Increasing government transparency was a big part of President Obama's platform on the campaign trail. He pledged to allow five days of public comment before signing bills, make White House communications public, and conduct regulatory agency business in public.
He also promised to create a "contracts and influence" database that would disclose how much federal contractors spend on lobbying, what contracts they receive and how well they complete them. In December 2009, we rated that promise In the Works. We wanted to see if there's been any movement on this promise since then.
We spoke with Craig Holman, the legislative representative for Public Citizen, a public interest group. Holman told us that the Obama administration has been working behind the scenes on contractor databases.
In April 2010, the administration concluded the consolidation and integration process for many of its previously-disconnected contractor databases, Holman said. This information is currently available for contractor procurement officers via the Federal Awardee Performance and Integrity Information System (FAPIIS). The system was created following the passage of the Duncan Hunter National Defense Authorization Act of 2009, which called for the creation of a database to monitor the performance of federal contractors.
The database says whether the contractor finished the project on time and followed the budget and includes details of any civil violations in the last five years and suspensions, among other information, Holman said.
The system is not accessible to the public and does not currently contain information on contractor lobbying expenditures. Still, Holman told us that if the system data became publicly available, it would be easy for government watchdog groups to cross-link that data with existing databases that track lobbying expenditures.
We should mention that there is a bill pending in the Senate that would make several changes to the current system. It would require a review of how the system data is being used by the Inspectors General, improve contractor identification systems, and require further integration of existing databases. There is also proposed legislation that calls on the General Services Administration (GSA) to make selected FAPIIS system data available to the public, according to the Project on Government Oversight, a government watchdog group.
President Obama has not officially endorsed current legislative proposals that would make the data public, but Holman said that the proposal "is consistent with his transparency program," so he expects the administration to adopt "such a policy soon." Scott Amey, the general counsel for the Project on Government Oversight, is a bit more critical. He says that the "administration is moving slowly" on making the data public and gives more credit to Congress. Either way, there is a clear effort from at least some quarters to make the data publicly available.

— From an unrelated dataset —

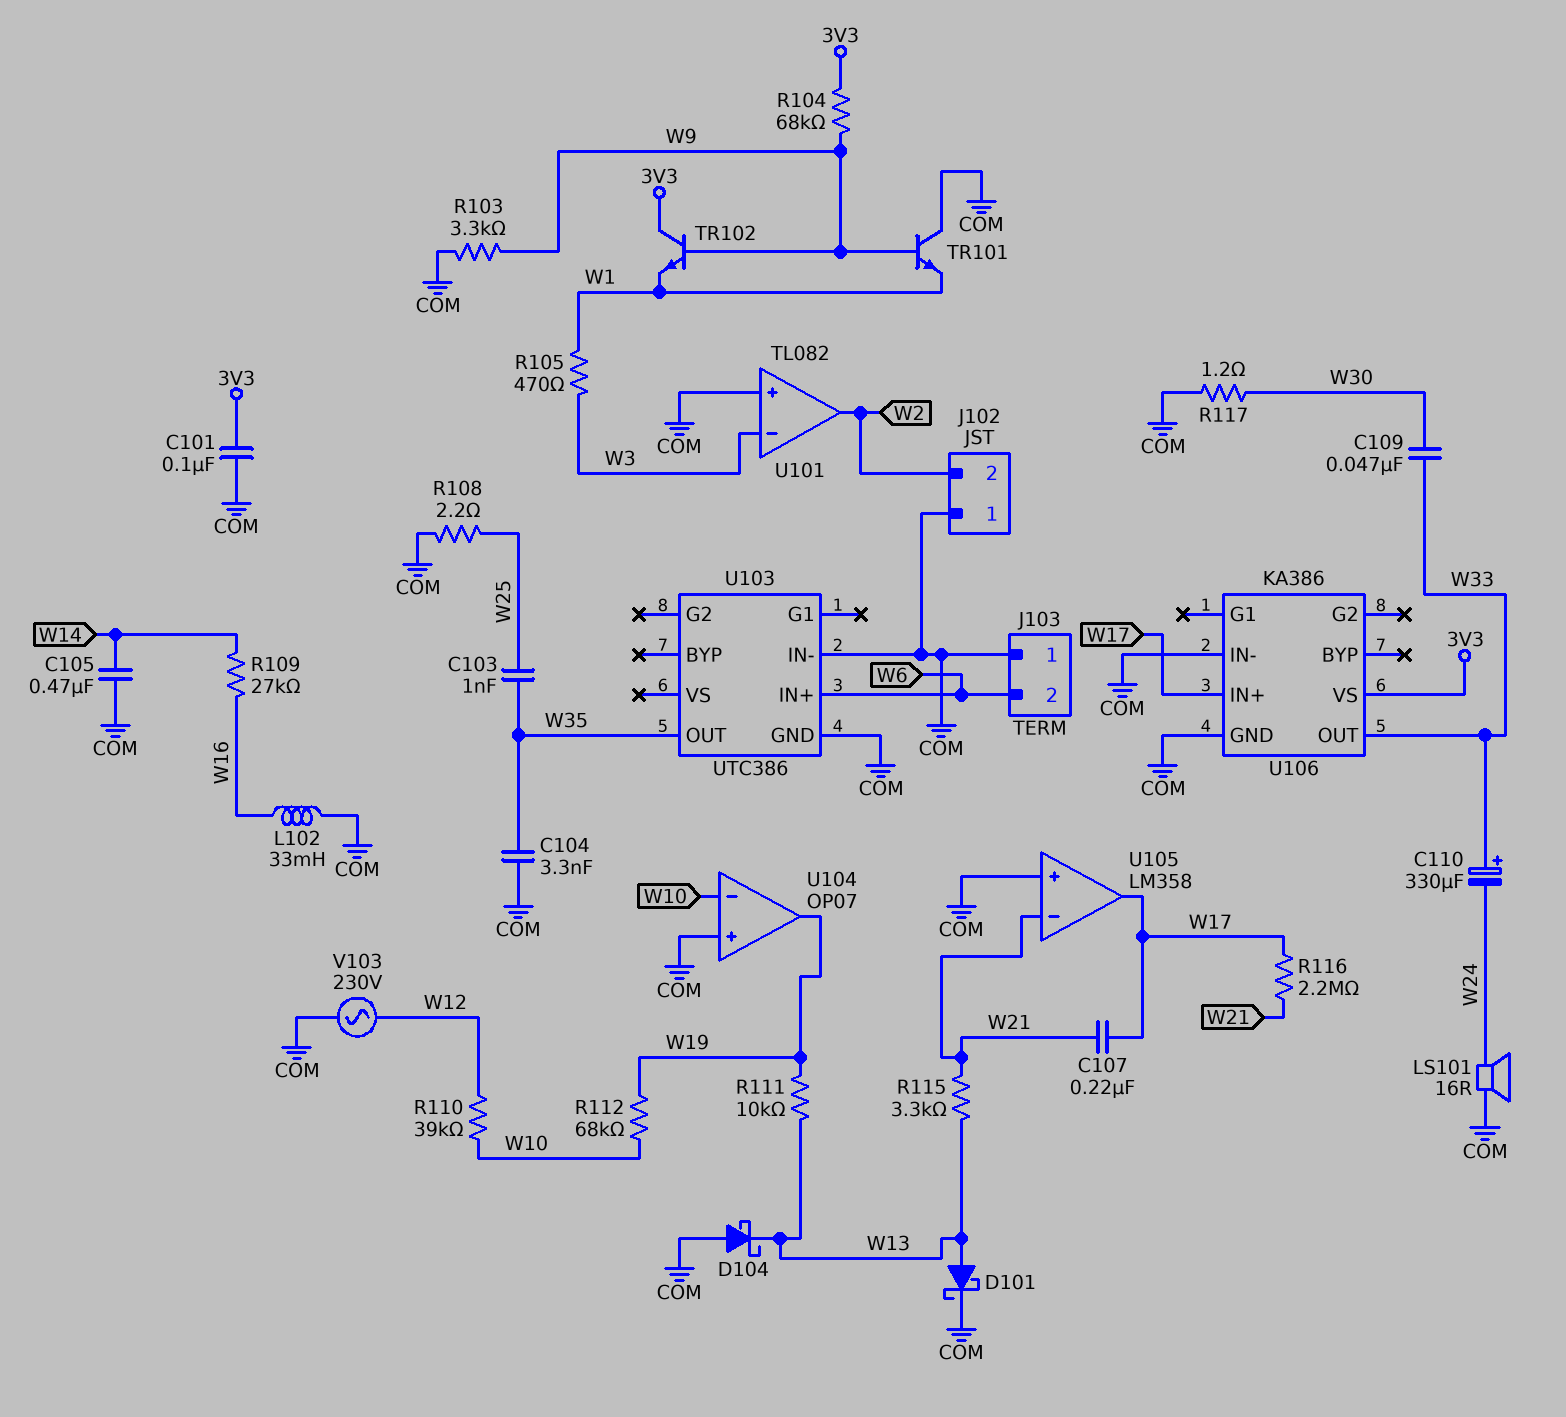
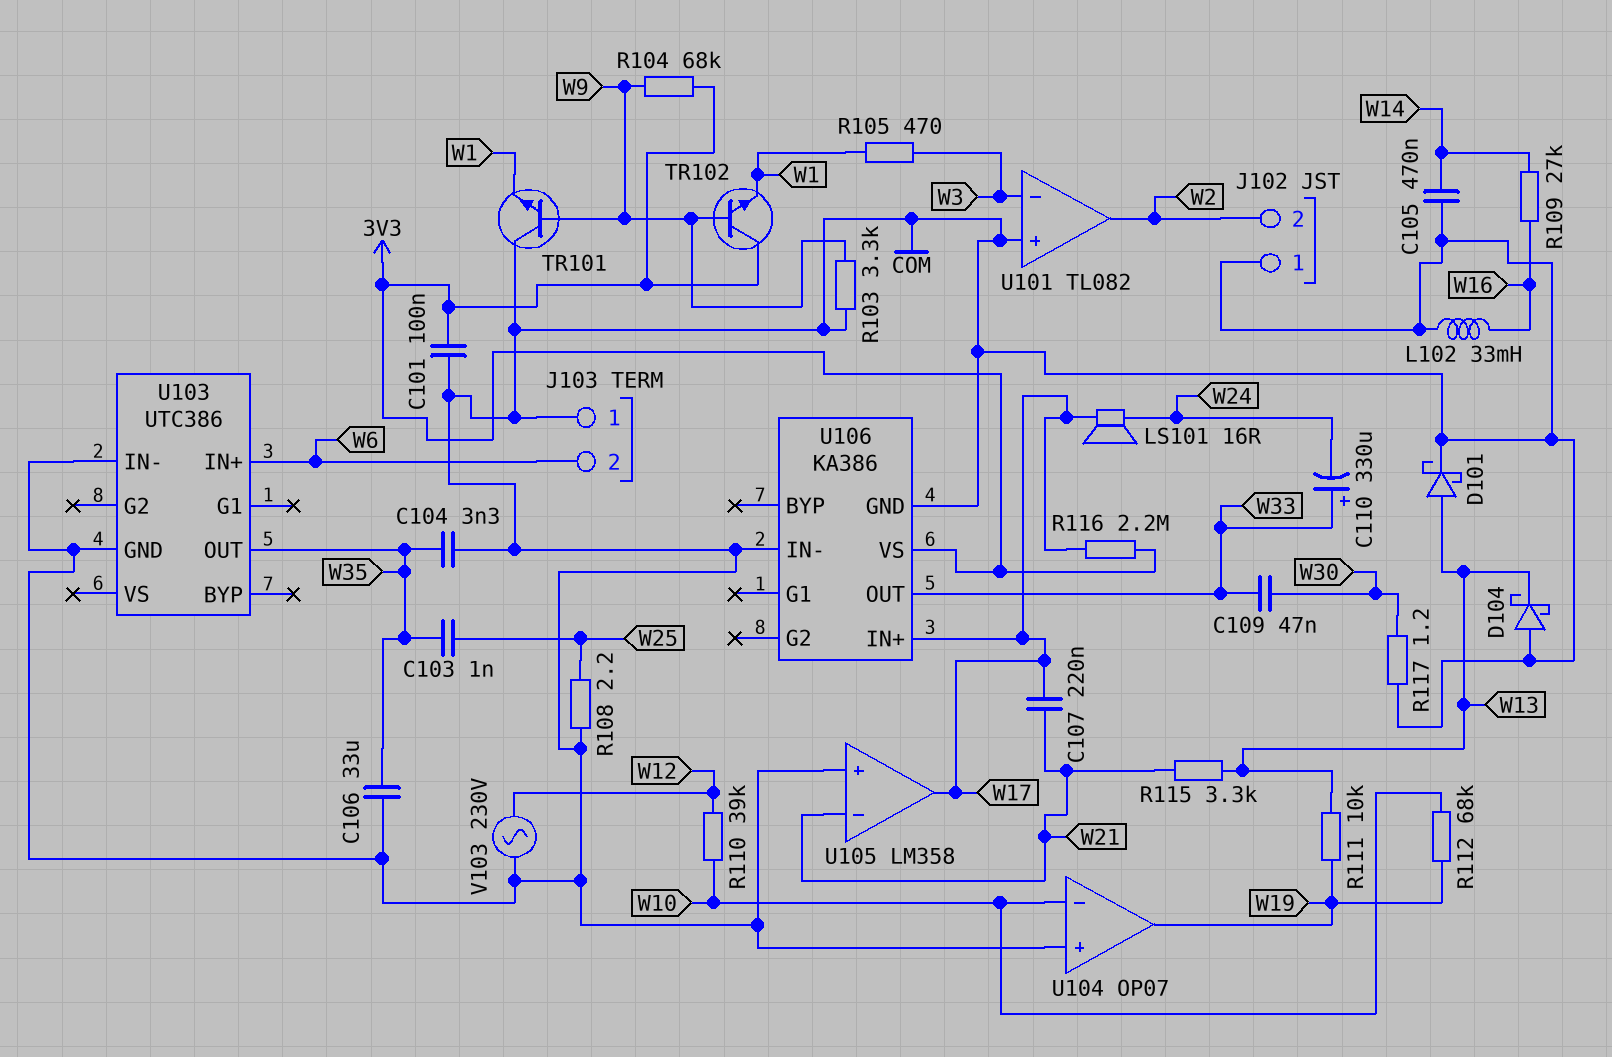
C106: none -> 33uF (COM, W35)
LS101: speaker 16R (COM, W24) -> speaker 16R (W17, W24)
R116: 2.2M (W17, W21) -> 2.2M (3V3, W17)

Finally, on June 18, 2010, the White House released a memorandum calling on the Director of the Office of Management and Budget to provide the President "a plan for completing integration for the remaining [FAPISS] databases, to the extent permitted by law, so that agencies can access them through a single entry point."

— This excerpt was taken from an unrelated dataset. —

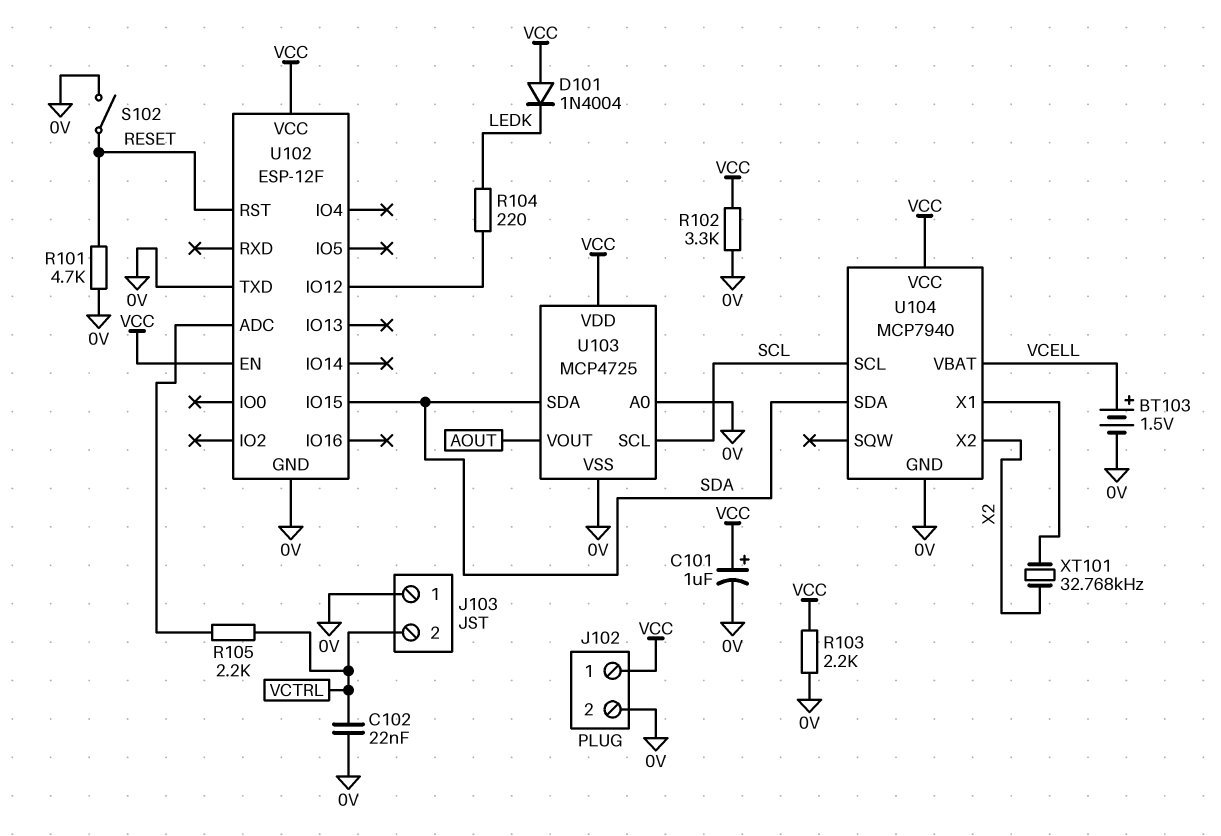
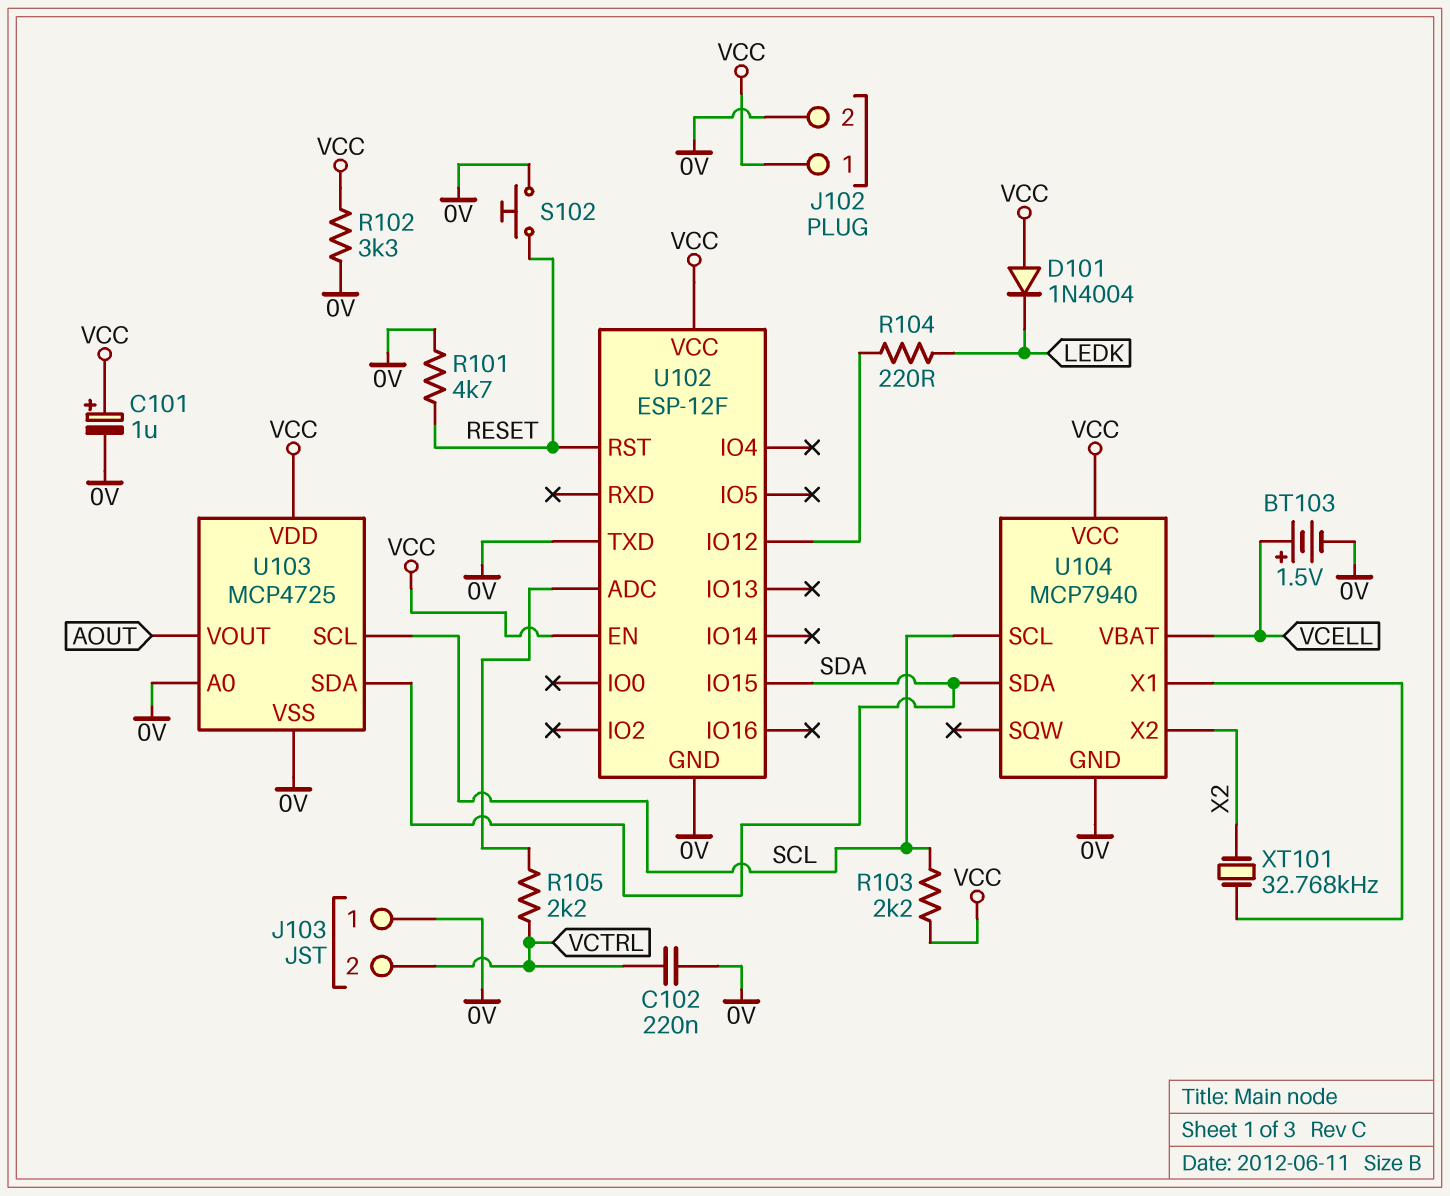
C102: 22nF (0V, VCTRL) -> 220nF (0V, VCTRL)
R103: 2.2k (0V, VCC) -> 2.2k (SCL, VCC)
S102: switch (0V, RESET) -> button (0V, RESET)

President Obama promised to develop a comprehensive database with information on how much federal contractors spend on lobbying, what contracts they are getting and how well they complete them. The administration has been working steadily over the past several months to integrate at least nine contractor databases that were previously disconnected. The new system includes many of the specific details that President Obama discussed on the campaign trail. Obama has also asked for a plan on how to integrate the remaining databases, and has issued a memorandum directing agencies to be more vigilant about whom they give money to. There is still much room for improvement, though. The database is currently not public and does not include lobbying expenditures, both features which Obama promised the system would have. We'll be watching this one closely, but for now, it remains In the Works.